- TEXTABSCHNITT -
:::

StrafrechtslehrerInnen für das Selbstbestimmungsrecht

Dringender Appell gegen Strafbarkeit des assistierten Suizids

BERLIN. (hpd) Wie ein Who-is-Who der deutschen Strafrechtslehrerzunft liest sich die 141 Personen umfassende Unterschriftenliste unter der heute veröffentlichten Resolution gegen die politischen Pläne zur Kriminalisierung des assistierten Suizids. Kaum ein/e namhafter StrafrechtlerIn fehlt unter dieser Stellungnahme, unter den UnterzeichnerInnen befindet sich – wie bereits gemeldet – auch Thomas Fischer, der Vorsitzende des 2. Strafsenats des BGH, der bereits etliche bahnbrechende (liberale) Entscheidungen zur Sterbehilfe gefällt hat.

In einer Presseerklärung weisen die Professoren Eric Hilgendorf und Henning Rosenau darauf hin, dass die StrafrechtslehrerInnen die im Bundestag geplante Kriminalisierung aus verfassungsrechtlichen, strafrechtlichen und medizinethischen Gründen ablehnen. Sie befürchten eine erhebliche Beschädigung des verfassungsmäßig garantierten Selbstbestimmungsrechts, eine Konterkarierung der in den letzten Jahrzehnten "durch den Bundesgesetzgeber und die Gerichte erreichte(n) weitgehende(n) Entkriminalisierung des sensiblen Themas Sterbehilfe", eine negative Einflussnahme auf das Arzt-Patienten-Verhältnis, wenn ärztliche Sterbehilfe strafrechtlich verboten und professionelle Hilfe bei Sterbewilligen erschwert oder sogar verunmöglicht würde. Sterbewillige würden in einen "Brutal-Suizid" gedrängt.

:::

- DATENSATZ -
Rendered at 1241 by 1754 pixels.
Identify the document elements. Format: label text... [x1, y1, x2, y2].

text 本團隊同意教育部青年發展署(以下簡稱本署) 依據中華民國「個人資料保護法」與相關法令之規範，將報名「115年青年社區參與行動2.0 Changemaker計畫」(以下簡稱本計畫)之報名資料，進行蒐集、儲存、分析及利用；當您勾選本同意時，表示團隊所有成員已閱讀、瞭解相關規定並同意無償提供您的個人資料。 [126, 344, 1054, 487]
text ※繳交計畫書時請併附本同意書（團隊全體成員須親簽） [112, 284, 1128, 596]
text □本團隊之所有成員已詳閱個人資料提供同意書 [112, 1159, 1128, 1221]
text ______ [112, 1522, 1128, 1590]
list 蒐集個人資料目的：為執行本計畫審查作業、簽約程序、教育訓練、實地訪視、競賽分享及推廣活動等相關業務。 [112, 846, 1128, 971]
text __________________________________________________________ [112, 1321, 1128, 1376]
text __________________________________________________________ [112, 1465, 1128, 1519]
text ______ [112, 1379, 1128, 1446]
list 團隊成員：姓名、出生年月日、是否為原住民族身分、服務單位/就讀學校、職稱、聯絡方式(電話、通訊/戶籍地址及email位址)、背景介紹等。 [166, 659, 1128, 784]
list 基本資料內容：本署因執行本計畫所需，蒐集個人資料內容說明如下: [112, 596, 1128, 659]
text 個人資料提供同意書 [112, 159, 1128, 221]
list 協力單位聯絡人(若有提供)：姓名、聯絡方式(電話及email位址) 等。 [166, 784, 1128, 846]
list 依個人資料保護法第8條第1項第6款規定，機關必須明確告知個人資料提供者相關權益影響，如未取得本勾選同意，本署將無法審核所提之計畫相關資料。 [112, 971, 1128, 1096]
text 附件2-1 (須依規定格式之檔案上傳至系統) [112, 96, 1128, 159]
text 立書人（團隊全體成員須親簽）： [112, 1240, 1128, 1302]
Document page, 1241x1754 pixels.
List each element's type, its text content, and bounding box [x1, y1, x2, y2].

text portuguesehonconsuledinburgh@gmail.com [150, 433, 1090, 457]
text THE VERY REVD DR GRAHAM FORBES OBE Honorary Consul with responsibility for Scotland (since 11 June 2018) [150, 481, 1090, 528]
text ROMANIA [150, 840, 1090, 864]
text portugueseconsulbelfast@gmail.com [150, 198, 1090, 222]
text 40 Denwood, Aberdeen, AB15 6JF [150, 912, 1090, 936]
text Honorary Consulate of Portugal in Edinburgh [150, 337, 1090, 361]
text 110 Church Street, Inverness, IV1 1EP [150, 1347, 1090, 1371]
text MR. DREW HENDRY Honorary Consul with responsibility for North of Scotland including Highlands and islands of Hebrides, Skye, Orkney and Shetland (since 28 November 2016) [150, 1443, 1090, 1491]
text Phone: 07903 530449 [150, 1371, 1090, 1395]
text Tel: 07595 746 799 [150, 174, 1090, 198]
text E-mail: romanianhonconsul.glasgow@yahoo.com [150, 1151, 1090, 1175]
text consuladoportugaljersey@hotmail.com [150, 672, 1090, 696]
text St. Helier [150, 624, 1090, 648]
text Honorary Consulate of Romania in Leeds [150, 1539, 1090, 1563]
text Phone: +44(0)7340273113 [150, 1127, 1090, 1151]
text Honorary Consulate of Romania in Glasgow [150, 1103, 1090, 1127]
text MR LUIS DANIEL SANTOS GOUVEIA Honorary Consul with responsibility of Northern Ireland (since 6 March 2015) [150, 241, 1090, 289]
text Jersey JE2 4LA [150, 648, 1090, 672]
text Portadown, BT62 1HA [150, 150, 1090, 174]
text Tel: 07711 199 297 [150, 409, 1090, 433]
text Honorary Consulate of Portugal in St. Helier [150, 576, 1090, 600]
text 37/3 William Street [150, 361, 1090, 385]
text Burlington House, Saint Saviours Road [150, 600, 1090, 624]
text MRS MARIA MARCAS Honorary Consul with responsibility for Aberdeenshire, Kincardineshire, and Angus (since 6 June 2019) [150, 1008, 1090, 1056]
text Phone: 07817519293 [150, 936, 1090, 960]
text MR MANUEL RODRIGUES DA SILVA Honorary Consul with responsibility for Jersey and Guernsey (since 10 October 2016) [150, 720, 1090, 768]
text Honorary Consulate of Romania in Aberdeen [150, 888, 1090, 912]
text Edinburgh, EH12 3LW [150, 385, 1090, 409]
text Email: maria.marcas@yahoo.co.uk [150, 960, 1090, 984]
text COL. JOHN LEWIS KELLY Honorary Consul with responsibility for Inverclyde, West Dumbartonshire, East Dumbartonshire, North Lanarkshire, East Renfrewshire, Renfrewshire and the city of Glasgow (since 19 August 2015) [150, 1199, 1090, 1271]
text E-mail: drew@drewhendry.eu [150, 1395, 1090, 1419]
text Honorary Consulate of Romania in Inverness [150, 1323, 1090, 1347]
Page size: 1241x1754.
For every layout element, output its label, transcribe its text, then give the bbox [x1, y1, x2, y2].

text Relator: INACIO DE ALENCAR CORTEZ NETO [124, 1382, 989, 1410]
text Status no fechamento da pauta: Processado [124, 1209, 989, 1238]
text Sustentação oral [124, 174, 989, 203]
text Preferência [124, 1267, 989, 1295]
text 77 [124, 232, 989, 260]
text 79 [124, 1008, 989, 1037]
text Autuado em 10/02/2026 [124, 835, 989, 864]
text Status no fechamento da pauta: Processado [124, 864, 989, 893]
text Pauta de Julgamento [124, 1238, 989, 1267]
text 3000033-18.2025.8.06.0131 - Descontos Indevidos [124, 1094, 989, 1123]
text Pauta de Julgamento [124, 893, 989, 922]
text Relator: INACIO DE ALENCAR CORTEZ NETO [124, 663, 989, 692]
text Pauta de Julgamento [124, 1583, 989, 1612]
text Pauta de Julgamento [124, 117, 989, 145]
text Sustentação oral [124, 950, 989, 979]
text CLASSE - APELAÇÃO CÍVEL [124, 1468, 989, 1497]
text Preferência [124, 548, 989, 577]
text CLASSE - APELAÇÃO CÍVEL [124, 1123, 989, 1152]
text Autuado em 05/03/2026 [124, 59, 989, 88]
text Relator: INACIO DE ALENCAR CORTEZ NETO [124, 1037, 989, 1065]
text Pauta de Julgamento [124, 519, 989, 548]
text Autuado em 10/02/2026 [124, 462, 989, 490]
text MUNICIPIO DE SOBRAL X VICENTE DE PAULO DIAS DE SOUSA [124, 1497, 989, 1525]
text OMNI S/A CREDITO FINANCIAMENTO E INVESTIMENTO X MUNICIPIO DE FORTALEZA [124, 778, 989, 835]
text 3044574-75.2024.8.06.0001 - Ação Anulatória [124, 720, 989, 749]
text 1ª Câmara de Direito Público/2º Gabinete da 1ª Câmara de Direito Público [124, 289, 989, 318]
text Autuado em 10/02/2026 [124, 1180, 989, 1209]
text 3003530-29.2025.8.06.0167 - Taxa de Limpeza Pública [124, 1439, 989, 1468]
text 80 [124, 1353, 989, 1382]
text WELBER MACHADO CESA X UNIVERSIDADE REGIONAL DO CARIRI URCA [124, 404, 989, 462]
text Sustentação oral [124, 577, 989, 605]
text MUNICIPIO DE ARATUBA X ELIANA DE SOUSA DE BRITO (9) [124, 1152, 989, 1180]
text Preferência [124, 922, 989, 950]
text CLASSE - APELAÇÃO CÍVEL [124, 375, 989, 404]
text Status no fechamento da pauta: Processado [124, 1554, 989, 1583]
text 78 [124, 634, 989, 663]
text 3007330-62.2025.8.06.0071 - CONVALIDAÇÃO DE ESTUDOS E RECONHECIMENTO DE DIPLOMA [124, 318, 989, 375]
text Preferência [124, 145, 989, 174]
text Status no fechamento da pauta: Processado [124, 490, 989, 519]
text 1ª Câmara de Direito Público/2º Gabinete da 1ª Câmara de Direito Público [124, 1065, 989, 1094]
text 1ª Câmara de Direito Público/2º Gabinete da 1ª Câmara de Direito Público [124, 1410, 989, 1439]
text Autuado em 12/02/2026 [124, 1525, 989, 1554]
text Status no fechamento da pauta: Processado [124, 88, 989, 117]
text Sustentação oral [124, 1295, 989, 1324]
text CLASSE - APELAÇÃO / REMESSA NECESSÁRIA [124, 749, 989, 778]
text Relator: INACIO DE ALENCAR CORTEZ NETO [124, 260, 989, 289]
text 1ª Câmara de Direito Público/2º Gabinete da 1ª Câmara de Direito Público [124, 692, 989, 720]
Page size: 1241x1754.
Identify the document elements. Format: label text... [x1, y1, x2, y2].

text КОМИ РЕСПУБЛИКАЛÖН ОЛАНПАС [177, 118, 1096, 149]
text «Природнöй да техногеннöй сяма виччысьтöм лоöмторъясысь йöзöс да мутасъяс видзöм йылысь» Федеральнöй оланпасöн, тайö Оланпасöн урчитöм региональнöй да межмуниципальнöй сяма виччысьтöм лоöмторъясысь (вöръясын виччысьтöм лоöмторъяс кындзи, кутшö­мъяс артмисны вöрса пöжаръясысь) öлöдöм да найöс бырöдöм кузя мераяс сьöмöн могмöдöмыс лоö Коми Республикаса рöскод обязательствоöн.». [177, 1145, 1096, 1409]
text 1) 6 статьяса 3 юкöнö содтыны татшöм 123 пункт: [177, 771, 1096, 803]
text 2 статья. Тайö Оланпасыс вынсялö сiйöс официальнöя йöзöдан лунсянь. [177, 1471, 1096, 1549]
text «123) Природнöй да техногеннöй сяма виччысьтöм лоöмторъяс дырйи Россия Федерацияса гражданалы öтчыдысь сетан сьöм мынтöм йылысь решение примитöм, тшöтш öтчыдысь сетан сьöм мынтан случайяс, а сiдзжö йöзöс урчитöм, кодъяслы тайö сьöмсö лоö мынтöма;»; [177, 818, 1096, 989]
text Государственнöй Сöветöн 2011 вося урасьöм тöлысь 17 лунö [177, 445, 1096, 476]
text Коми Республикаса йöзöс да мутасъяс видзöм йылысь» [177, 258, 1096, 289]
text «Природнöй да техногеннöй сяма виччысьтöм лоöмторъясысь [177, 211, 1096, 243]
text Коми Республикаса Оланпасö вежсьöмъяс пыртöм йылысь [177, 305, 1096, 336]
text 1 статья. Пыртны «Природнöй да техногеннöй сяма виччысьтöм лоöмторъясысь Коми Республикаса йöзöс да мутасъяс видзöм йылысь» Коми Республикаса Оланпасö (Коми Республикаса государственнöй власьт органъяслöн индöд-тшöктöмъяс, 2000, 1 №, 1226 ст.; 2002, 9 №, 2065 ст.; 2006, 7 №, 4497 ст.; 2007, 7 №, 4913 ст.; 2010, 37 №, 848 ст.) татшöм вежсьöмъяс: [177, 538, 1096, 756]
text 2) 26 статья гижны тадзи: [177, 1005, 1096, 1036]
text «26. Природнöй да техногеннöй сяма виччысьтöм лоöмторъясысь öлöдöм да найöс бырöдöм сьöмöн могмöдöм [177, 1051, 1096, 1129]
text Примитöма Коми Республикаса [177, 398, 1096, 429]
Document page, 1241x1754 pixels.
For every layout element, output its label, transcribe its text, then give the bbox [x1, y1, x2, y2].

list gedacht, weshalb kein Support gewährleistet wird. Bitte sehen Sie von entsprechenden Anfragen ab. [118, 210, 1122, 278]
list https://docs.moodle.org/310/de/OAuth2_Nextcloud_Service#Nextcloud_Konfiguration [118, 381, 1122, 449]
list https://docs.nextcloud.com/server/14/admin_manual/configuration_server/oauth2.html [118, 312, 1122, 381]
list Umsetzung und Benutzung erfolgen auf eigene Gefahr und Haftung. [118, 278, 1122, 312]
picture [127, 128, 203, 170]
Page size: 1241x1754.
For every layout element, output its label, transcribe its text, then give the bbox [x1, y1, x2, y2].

:::

- AUFGABEN -
1. Stimmen die Aussagen (a), (b) und (c) mit dem Textabschnitt über die Resolution gegen die Strafbarkeit des assistierten Suizids überein? Antworte jeweils mit Ja oder Nein und führe die entscheidenden Worte des Textabschnitts wörtlich an.
(a) Die Unterschriftenliste unter der Resolution umfasst 141 Personen.
(b) Thomas Fischer ist Vorsitzender des 1. Strafsenats des BGH.
(c) Die Presseerklärung stammt von den Professoren Eric Hilgendorf und Henning Rosenau.
2. Gib aus dem Textabschnitt alles von „Dringender Appell gegen“ bis hinunter zu „Sterbehilfe gefällt hat.“ unverändert wieder.
Das Material spielt hierfür keine Rolle.

- ANTWORTEN JE AUFGABE -
1.
(a) Ja: „die 141 Personen umfassende Unterschriftenliste“
(b) Nein: „der Vorsitzende des 2. Strafsenats des BGH“
(c) Ja: „In einer Presseerklärung weisen die Professoren Eric Hilgendorf und Henning Rosenau darauf hin“

2.
Dringender Appell gegen Strafbarkeit des assistierten Suizids

BERLIN. (hpd) Wie ein Who-is-Who der deutschen Strafrechtslehrerzunft liest sich die 141 Personen umfassende Unterschriftenliste unter der heute veröffentlichten Resolution gegen die politischen Pläne zur Kriminalisierung des assistierten Suizids. Kaum ein/e namhafter StrafrechtlerIn fehlt unter dieser Stellungnahme, unter den UnterzeichnerInnen befindet sich – wie bereits gemeldet – auch Thomas Fischer, der Vorsitzende des 2. Strafsenats des BGH, der bereits etliche bahnbrechende (liberale) Entscheidungen zur Sterbehilfe gefällt hat.